WASHINGTON (Reuters) - Members of Congress on Thursday grilled the main U.S. banking regulator about a recent raft of data breaches, highlighting two incidents where workers downloaded more than 10,000 sensitive and private records onto portable storage devices before leaving the agency’s employ.
After the Federal Deposit Insurance Corp uncovered those two breaches, it conducted a review and found five other instances when employees improperly stored and took personal information for tens of thousands of individuals, according to Representative Barry Loudermilk, a Republican who chairs a House of Representatives subcommittee on oversight and technology.
Altogether, more than 160,000 people were affected, Loudermilk said at a hearing covering the breaches.
“To date, FDIC has failed to notify any of those individuals that their private information may have been compromised,” he added.
The highest-ranking Democrat on the subcommittee, Representative Don Beyer, said the concerns were shared by members of both parties and added the FDIC was too slow in notifying Congress about the breaks in data security.
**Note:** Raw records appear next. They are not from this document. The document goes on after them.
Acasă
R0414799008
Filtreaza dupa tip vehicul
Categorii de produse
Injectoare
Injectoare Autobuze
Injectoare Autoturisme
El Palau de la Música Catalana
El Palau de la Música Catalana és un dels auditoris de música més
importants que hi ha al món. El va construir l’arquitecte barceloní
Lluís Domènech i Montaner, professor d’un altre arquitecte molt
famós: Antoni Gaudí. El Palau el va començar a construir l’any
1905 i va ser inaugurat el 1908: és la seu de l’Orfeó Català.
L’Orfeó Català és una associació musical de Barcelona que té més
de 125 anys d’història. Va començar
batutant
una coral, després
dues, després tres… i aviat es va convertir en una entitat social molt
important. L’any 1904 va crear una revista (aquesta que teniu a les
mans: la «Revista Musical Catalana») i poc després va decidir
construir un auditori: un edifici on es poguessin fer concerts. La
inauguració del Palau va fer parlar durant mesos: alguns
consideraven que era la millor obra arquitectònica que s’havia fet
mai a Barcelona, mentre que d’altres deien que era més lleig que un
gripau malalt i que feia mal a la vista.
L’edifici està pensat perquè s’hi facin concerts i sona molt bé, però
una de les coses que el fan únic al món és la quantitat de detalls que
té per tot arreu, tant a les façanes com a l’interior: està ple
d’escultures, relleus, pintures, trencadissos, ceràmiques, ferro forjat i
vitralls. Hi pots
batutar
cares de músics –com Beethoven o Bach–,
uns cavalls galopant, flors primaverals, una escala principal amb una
It should have informed lawmakers within seven days of the incidents, he said.
The FDIC’s chief information officer and chief privacy officer, Lawrence Gross, told the hearing the agency is working to eliminate employees’ use of portable media and has installed technology blocking most employees from downloading data from its systems to DVDs, CDs and flash drives.
It is also looking into “digital rights management” software limiting the time period someone can access information and putting up other barriers to redistributing information.
Gross, who started his role in November, said he is conducting a “top to bottom review” of the agency’s information technology policies and planned to hire an independent third party to conduct an assessment.
The FDIC has said the downloads were inadvertent.
But members of Congress remained skeptical that the breaches were not intentional.
“In at least one case...a former employee who downloaded such data was evasive about her actions and not cooperative when initially confronted,” said Representative Bill Johnson.
“Some FDIC employees also suggest that it was highly improbable that this former employee’s actions were accidental. In addition this former employee is now working for a U.S. subsidiary of a non-U.S. financial services company which raises additional concerns.”